> _Bacaan_
--------------------------------

Apakah MoU Mengikat para Pihak?
Mengikat atau tidaknya suatu MoU, perlu ditinjau dari isi perjanjiannya. Apabila MoU-nya telah memenuhi unsur dan syarat sah perjanjian maka MoU tersebut mengikat para pihak.
MoU atau Nota Kesepahaman atau pra-kontrak/Letter of Intent/Gentlement Agreement pada dasarnya tidak dikenal dalam hukum Indonesia. MoU merupakan perjanjian pendahuluan yang menyediakan kesempatan bagi para pihak untuk mengadakan studi kelayakan sebelum diperjanjikan dalam perjanjian yang mengikat para pihak nantinya.
Burhanuddin S., SHI, M.Hum dalam buku Pedoman Penyusunan Memorandum of Understanding (MoU) menjelaskan bahwa ada 2 pendapat berbeda mengenai kekuatan mengikat MoU (hal.12-13):
a. MoU memiliki kekuatan hukum mengikat sama halnya dengan perjanjian itu sendiri.
Meskipun tidak ada pengaturan khusus mengenai MoU, dan penyusunannya diserahkan kepada para pihak, bukan berarti MoU tidak berkekuatan hukum mengikat, hingga memaksa para pihak untuk menaatinya dan/atau melaksanakannya. Dasar hukum pendapat ini adalah ketentuan Pasal 1338 Kitab Undang-Undang Hukum Perdata (“KUH Perdata”) yang menyatakan “bahwa setiap perjanjian yang dibuat secara sah berlaku sebagai undang-undang bagi para pembuatnya” Artinya, apabila MoU memenuhi syarat-syarat sahnya suatu perjanjian sebagaimana diatur Pasal 1320 KUH Perdata, yang terdiri dari kesepakatan para pihak, kecakapan para pihak, mengenai suatu hal tertentu, dan sebab yang halal, maka kedudukan dan/atau keberlakuan MoU bagi para pihak dapat disamakan dengan sebuah undang-undang yang bersifat mengikat dan memaksa.
b. MoU tidak mempunyai kekuatan mengikat sehingga secara hukum tidak dapat dipaksakan kepada masing-masing pihak.

--------------------------------

Baris mentah
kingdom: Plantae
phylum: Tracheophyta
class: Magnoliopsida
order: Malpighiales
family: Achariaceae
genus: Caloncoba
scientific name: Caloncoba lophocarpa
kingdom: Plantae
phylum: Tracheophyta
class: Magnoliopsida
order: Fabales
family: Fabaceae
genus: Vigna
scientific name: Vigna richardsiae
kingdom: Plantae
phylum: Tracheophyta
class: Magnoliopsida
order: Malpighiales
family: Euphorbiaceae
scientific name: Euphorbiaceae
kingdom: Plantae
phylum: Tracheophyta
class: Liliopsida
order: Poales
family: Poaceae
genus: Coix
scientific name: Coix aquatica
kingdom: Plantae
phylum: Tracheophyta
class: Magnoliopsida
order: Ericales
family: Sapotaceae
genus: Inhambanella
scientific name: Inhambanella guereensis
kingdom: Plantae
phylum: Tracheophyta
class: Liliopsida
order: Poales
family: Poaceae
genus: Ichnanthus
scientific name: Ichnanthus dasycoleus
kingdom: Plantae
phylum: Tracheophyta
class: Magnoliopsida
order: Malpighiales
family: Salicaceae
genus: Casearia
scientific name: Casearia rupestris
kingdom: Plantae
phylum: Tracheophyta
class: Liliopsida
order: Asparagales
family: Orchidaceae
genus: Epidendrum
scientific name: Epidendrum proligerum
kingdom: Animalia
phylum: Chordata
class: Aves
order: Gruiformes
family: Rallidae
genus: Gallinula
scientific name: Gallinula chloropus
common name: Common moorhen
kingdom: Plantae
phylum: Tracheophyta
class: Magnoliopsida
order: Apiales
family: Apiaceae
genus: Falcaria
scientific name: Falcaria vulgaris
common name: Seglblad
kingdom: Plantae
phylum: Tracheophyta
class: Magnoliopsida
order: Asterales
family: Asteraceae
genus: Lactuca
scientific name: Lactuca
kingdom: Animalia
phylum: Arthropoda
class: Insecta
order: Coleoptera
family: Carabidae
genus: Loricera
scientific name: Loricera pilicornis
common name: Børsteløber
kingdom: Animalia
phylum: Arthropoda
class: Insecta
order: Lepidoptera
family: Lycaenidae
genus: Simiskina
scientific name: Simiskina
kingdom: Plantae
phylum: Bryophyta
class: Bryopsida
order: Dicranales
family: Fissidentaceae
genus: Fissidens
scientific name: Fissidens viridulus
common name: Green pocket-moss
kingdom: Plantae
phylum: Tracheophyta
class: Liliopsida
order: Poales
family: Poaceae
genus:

--------------------------------

> _Tujuan_
Menurut bacaan tentang MoU, pasal KUH Perdata mana yang mengatur syarat-syarat sahnya suatu perjanjian?

> _Jawaban Latihan_
Pasal 1320 KUH Perdata.